> [Task to complete]
Rewrite the lines of the records with every "ago" changed to "în urmă" and nothing else altered. Leave the pictures out of your answer.

(Text extracted from each page)
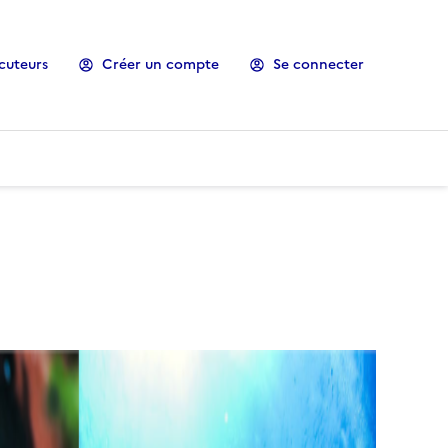
cuteurs
Créer un compte
Se connecter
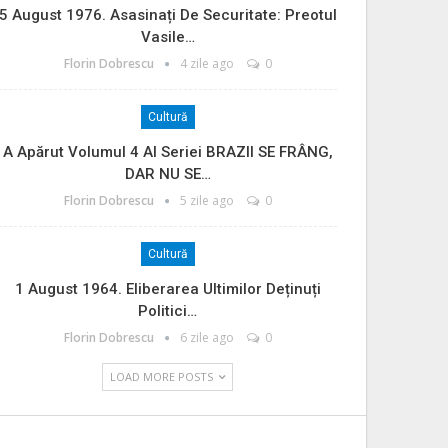
5 August 1976. Asasinați De Securitate: Preotul
Vasile…
Florin Dobrescu
4 zile ago
0
Cultură
A Apărut Volumul 4 Al Seriei BRAZII SE FRÂNG,
DAR NU SE…
Florin Dobrescu
5 zile ago
0
Cultură
1 August 1964. Eliberarea Ultimilor Deținuți
Politici…
Florin Dobrescu
6 zile ago
0
LOAD MORE POSTS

> [Solution to the problem]
cuteurs
Créer un compte
Se connecter
5 August 1976. Asasinați De Securitate: Preotul
Vasile…
Florin Dobrescu
4 zile în urmă
0
Cultură
A Apărut Volumul 4 Al Seriei BRAZII SE FRÂNG,
DAR NU SE…
Florin Dobrescu
5 zile în urmă
0
Cultură
1 August 1964. Eliberarea Ultimilor Deținuți
Politici…
Florin Dobrescu
6 zile în urmă
0
LOAD MORE POSTS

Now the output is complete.